# YOUR ASSIGNMENT:
Check each line of the records below for the word "Guwahati" and copy those where it appears.

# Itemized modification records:

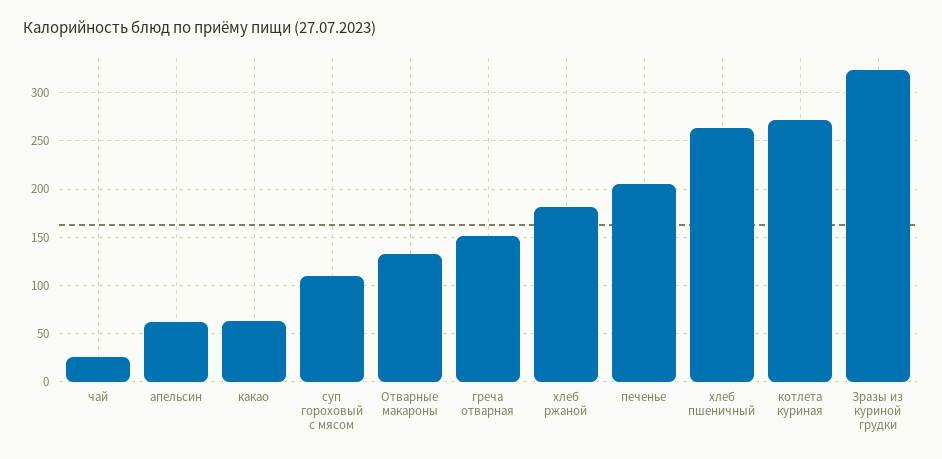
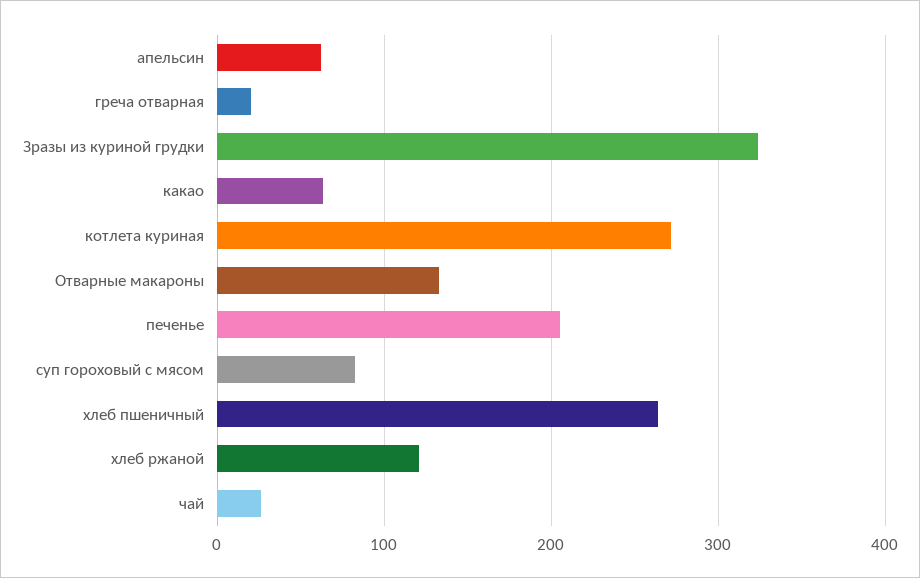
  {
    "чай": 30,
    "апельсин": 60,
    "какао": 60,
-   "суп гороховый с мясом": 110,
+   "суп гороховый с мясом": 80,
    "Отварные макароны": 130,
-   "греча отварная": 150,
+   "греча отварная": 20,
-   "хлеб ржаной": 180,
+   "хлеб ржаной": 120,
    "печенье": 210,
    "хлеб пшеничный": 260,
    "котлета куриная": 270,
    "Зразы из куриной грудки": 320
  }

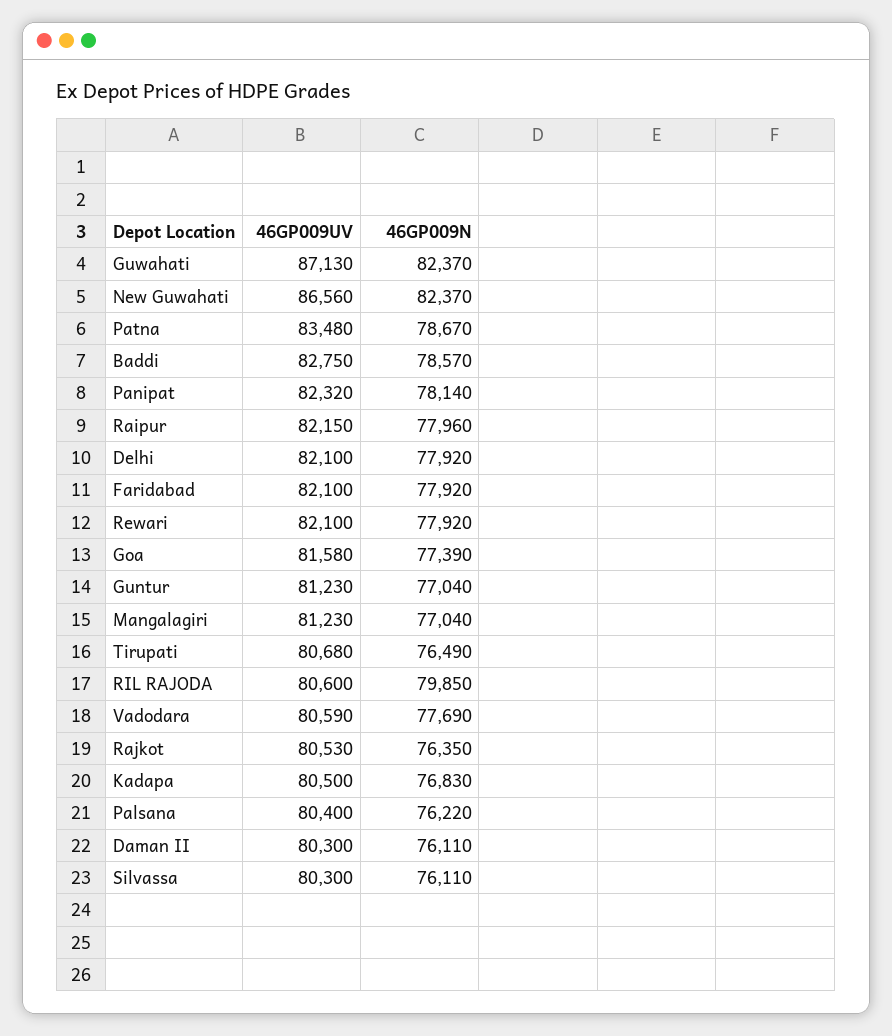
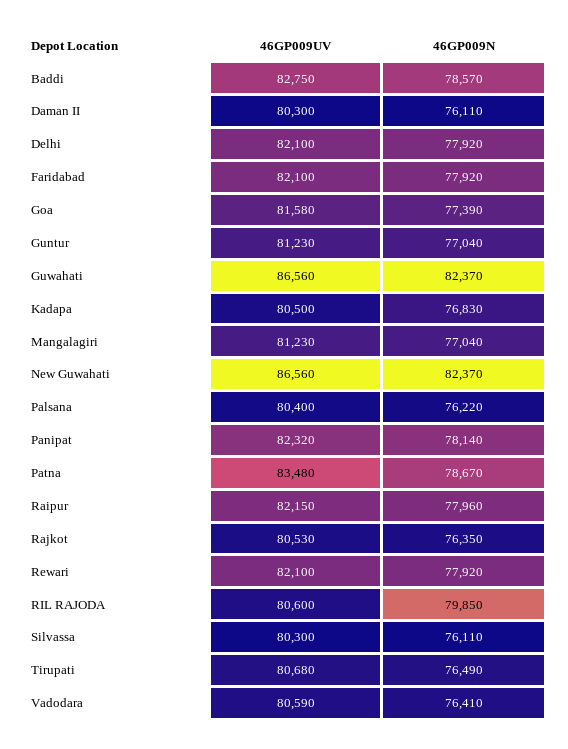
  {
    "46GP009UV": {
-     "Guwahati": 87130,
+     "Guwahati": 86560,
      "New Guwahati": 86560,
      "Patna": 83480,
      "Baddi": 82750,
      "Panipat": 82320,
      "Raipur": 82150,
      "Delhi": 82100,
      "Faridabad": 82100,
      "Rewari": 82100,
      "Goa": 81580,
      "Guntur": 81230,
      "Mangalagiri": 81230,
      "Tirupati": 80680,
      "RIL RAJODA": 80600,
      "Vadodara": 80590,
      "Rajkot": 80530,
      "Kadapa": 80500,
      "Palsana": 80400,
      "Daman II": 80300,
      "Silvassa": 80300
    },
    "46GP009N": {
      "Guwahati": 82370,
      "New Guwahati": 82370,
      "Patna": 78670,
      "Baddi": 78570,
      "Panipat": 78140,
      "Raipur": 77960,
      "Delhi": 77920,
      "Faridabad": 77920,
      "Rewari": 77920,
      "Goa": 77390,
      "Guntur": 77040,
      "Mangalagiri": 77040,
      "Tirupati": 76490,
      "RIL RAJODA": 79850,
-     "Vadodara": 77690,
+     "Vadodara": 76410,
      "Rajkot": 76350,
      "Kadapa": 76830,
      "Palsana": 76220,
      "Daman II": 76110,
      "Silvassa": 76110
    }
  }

# THE COMPLETED TASK:
-     "Guwahati": 87130,
+     "Guwahati": 86560,
      "New Guwahati": 86560,
      "Guwahati": 82370,
      "New Guwahati": 82370,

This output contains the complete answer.